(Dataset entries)
▽

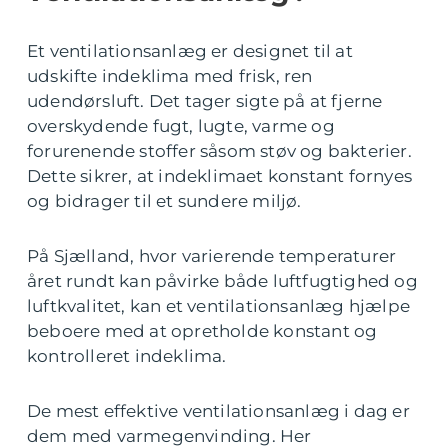
Et ventilationsanlæg er designet til at
udskifte indeklima med frisk, ren
udendørsluft. Det tager sigte på at fjerne
overskydende fugt, lugte, varme og
forurenende stoffer såsom støv og bakterier.
Dette sikrer, at indeklimaet konstant fornyes
og bidrager til et sundere miljø.
På Sjælland, hvor varierende temperaturer
året rundt kan påvirke både luftfugtighed og
luftkvalitet, kan et ventilationsanlæg hjælpe
beboere med at opretholde konstant og
kontrolleret indeklima.
De mest effektive ventilationsanlæg i dag er
dem med varmegenvinding. Her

△

* **PROBLEM DESCRIPTION**
How many lines in the records above contain the word "ventilationsanlæg"? Reply with the number alone.

* **REPLY**
3